* [EXERCISE BRIEF]: Exclude the pictures, then repeat the remaining data exactly.

··· RECORDS PROVIDED ···

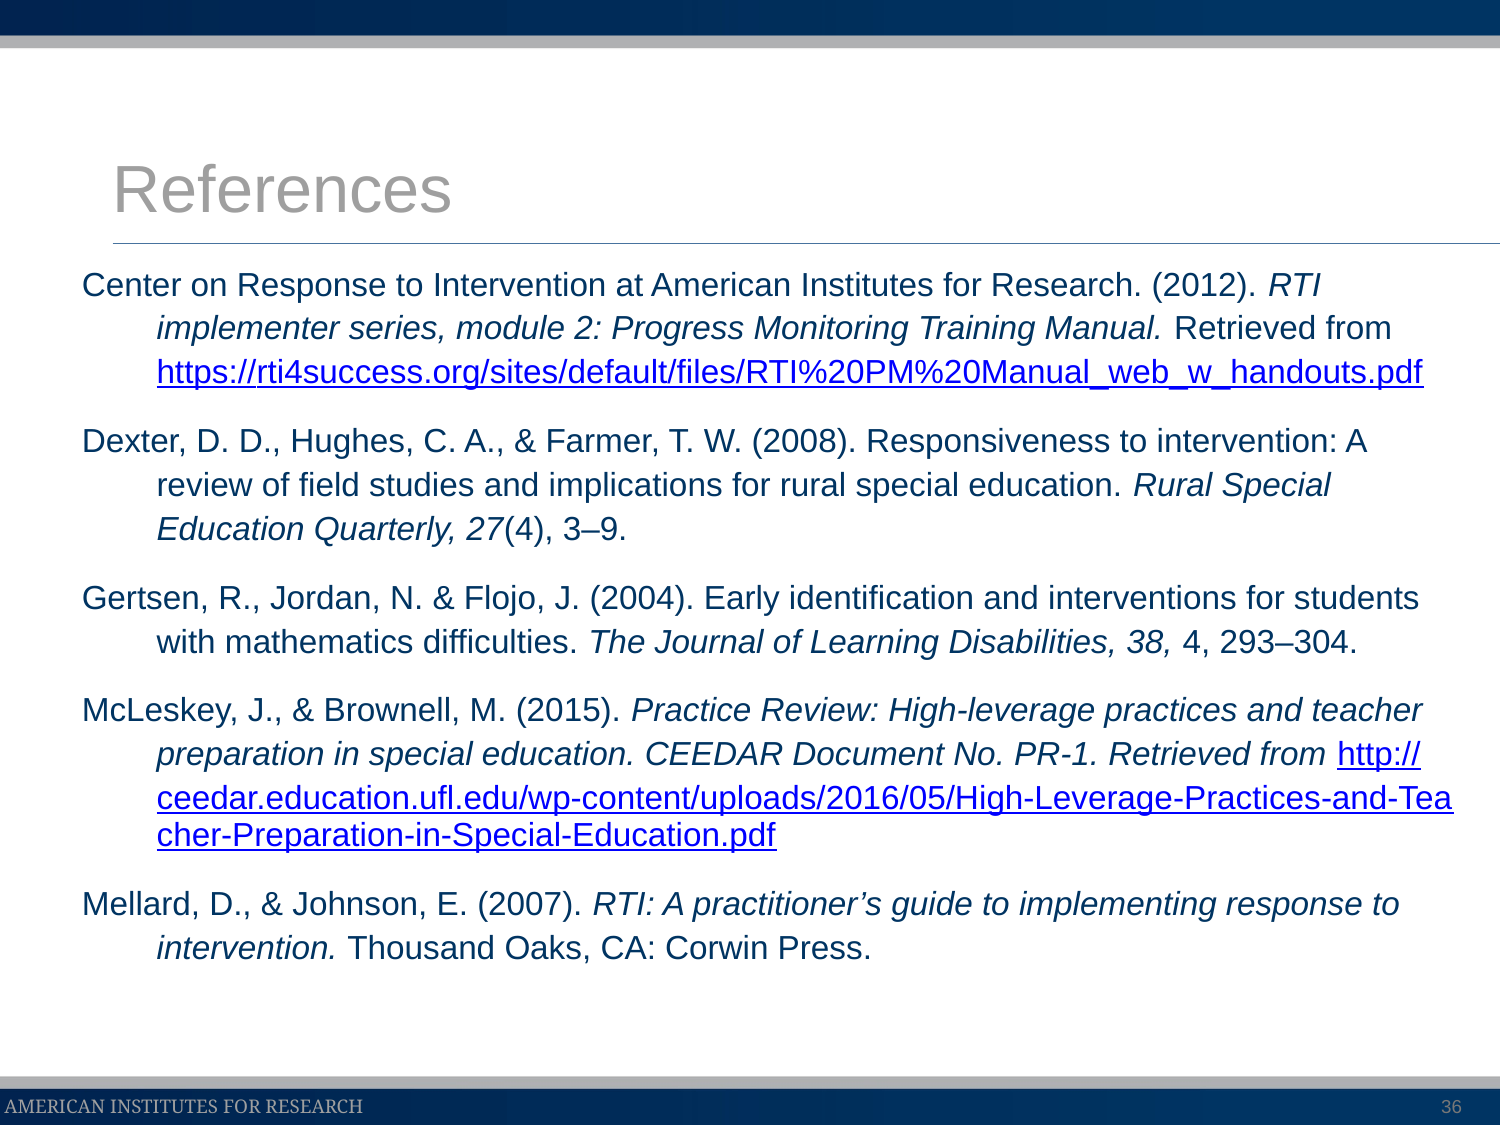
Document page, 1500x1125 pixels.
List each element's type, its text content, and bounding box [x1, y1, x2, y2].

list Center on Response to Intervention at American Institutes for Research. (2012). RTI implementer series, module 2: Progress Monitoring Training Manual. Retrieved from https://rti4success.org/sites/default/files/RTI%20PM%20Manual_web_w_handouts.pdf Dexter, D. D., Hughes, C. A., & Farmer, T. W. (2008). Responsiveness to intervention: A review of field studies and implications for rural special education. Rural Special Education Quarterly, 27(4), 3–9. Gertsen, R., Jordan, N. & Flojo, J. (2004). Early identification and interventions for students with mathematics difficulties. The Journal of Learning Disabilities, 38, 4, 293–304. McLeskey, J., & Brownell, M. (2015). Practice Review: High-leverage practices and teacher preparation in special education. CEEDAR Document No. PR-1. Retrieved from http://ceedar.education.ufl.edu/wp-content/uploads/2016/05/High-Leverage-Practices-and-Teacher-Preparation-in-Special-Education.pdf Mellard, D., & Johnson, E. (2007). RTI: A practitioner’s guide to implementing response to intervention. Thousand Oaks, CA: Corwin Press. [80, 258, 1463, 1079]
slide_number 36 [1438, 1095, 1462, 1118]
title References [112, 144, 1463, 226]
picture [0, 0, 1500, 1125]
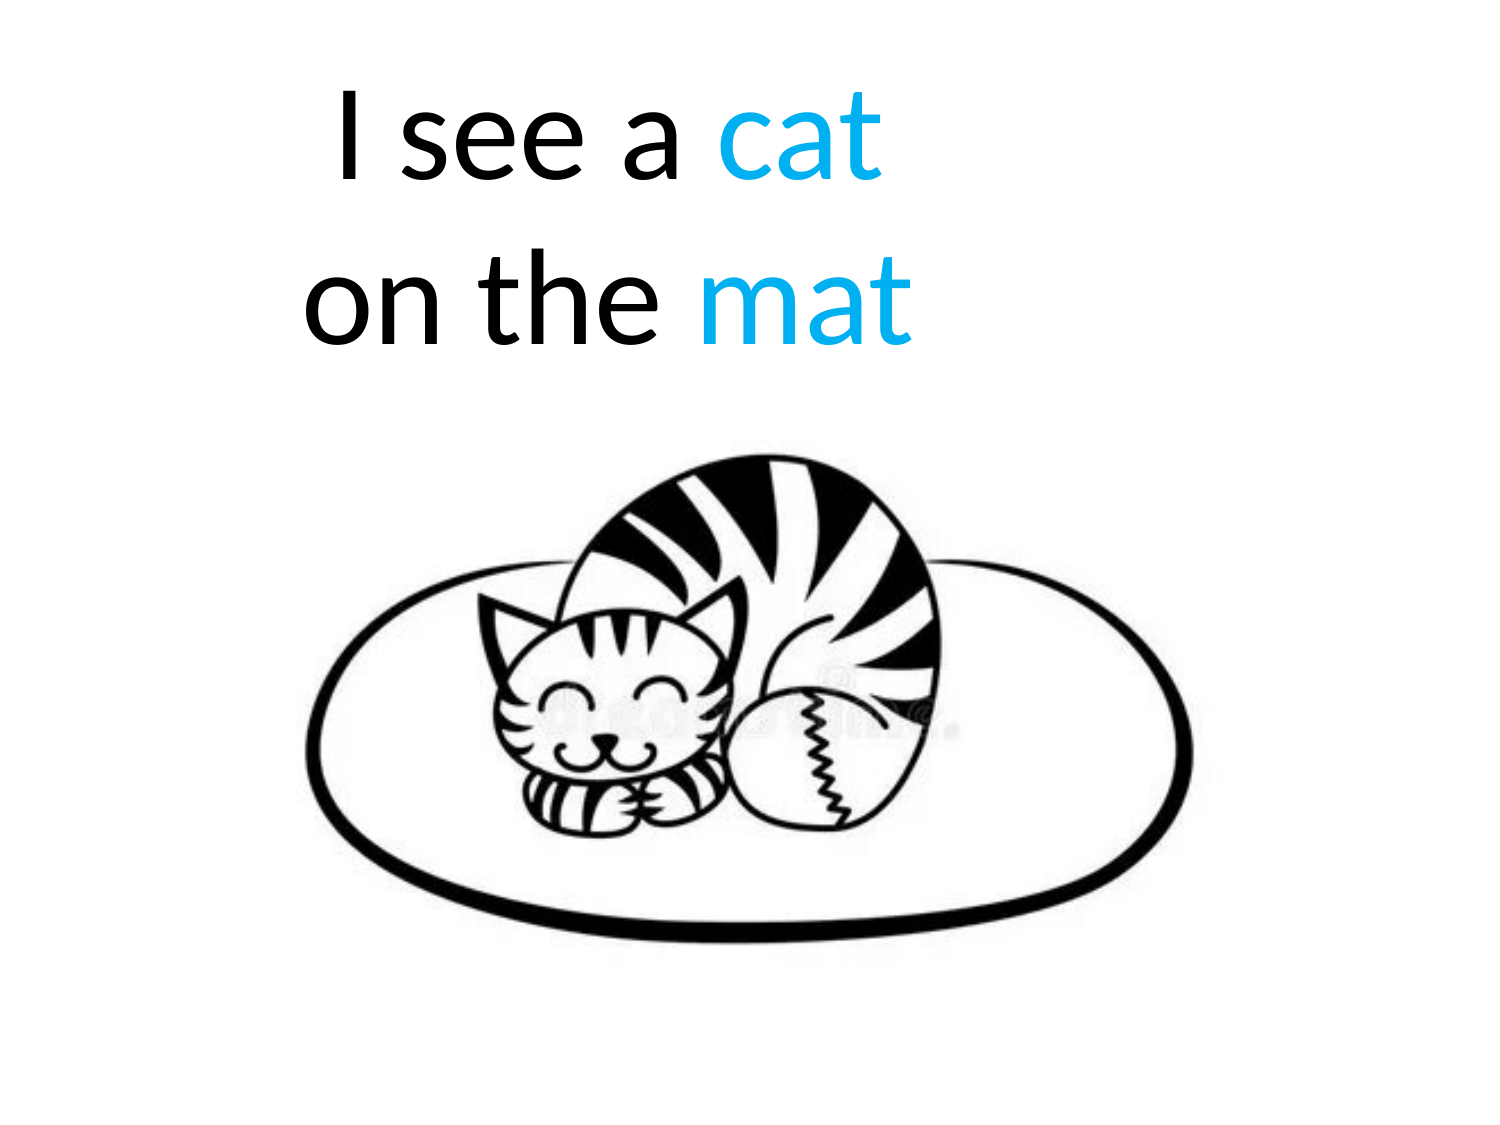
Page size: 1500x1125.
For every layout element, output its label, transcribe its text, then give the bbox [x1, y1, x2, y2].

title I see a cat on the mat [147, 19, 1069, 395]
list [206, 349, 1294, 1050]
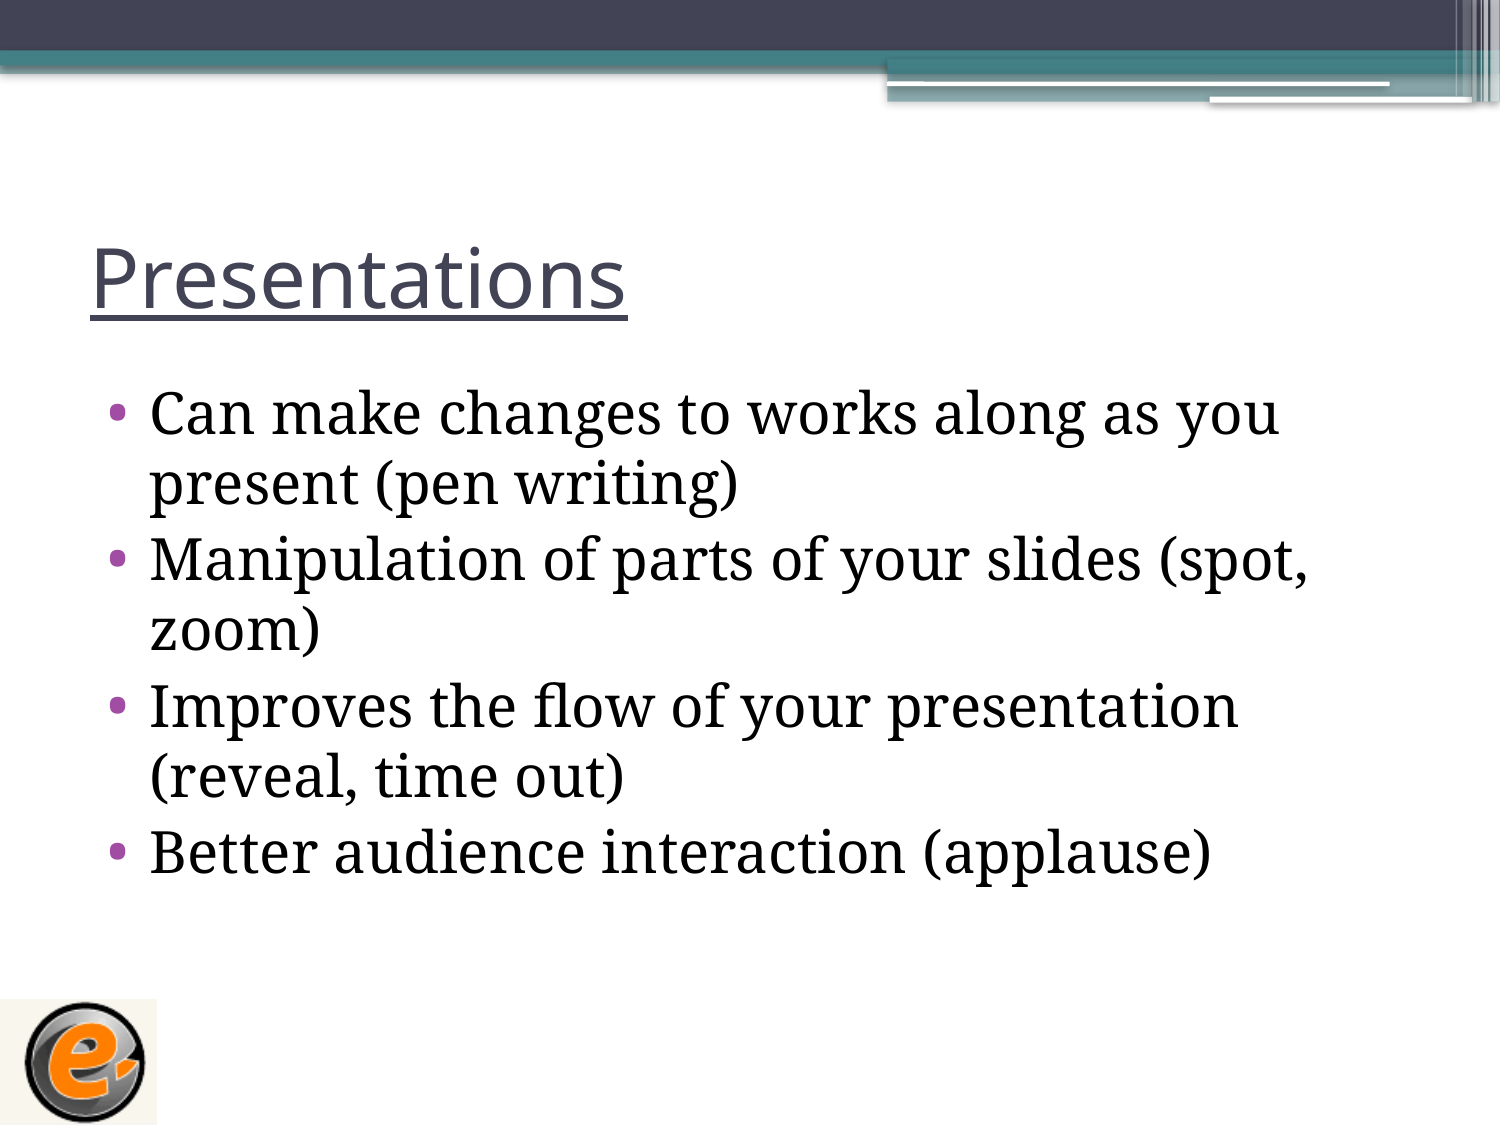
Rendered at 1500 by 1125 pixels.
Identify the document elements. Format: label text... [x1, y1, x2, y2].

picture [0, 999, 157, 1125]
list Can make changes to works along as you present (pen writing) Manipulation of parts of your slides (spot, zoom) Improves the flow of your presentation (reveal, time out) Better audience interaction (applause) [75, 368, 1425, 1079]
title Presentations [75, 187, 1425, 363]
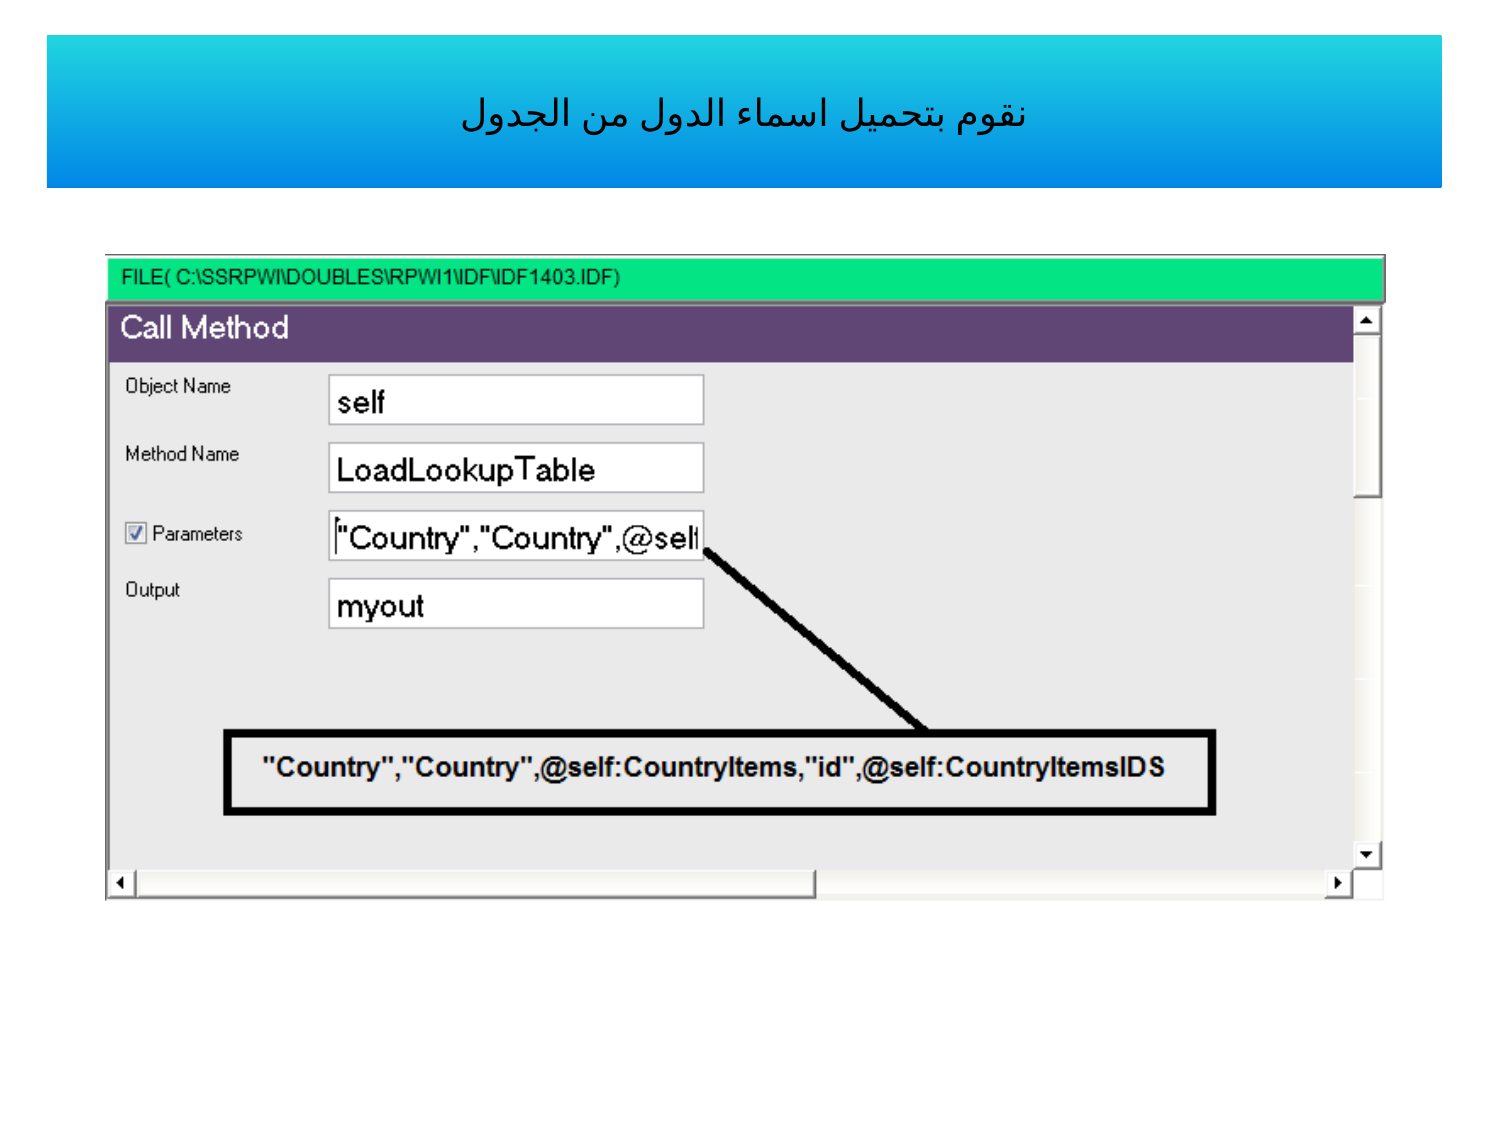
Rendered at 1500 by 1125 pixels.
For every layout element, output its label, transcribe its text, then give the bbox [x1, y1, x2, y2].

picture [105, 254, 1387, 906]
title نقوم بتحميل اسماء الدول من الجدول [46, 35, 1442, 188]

···

* [EXERCISE RESPONSE]:
Document page, 1500x1125 pixels.
List each element's type, its text content, and bounding box [x1, y1, x2, y2].

list Center on Response to Intervention at American Institutes for Research. (2012). RTI implementer series, module 2: Progress Monitoring Training Manual. Retrieved from https://rti4success.org/sites/default/files/RTI%20PM%20Manual_web_w_handouts.pdf Dexter, D. D., Hughes, C. A., & Farmer, T. W. (2008). Responsiveness to intervention: A review of field studies and implications for rural special education. Rural Special Education Quarterly, 27(4), 3–9. Gertsen, R., Jordan, N. & Flojo, J. (2004). Early identification and interventions for students with mathematics difficulties. The Journal of Learning Disabilities, 38, 4, 293–304. McLeskey, J., & Brownell, M. (2015). Practice Review: High-leverage practices and teacher preparation in special education. CEEDAR Document No. PR-1. Retrieved from http://ceedar.education.ufl.edu/wp-content/uploads/2016/05/High-Leverage-Practices-and-Teacher-Preparation-in-Special-Education.pdf Mellard, D., & Johnson, E. (2007). RTI: A practitioner’s guide to implementing response to intervention. Thousand Oaks, CA: Corwin Press. [80, 258, 1463, 1079]
slide_number 36 [1438, 1095, 1462, 1118]
title References [112, 144, 1463, 226]
picture [0, 0, 1500, 1125]
Page size: 1500x1125.
For every layout element, output its label, transcribe its text, then give the bbox [x1, y1, x2, y2].

title I see a cat on the mat [147, 19, 1069, 395]
list [206, 349, 1294, 1050]
Rendered at 1500 by 1125 pixels.
Identify the document elements. Format: label text... [x1, y1, x2, y2].

picture [0, 999, 157, 1125]
list Can make changes to works along as you present (pen writing) Manipulation of parts of your slides (spot, zoom) Improves the flow of your presentation (reveal, time out) Better audience interaction (applause) [75, 368, 1425, 1079]
title Presentations [75, 187, 1425, 363]
Rendered at 1500 by 1125 pixels.
For every layout element, output its label, transcribe its text, then give the bbox [x1, y1, x2, y2].

picture [105, 254, 1387, 906]
title نقوم بتحميل اسماء الدول من الجدول [46, 35, 1442, 188]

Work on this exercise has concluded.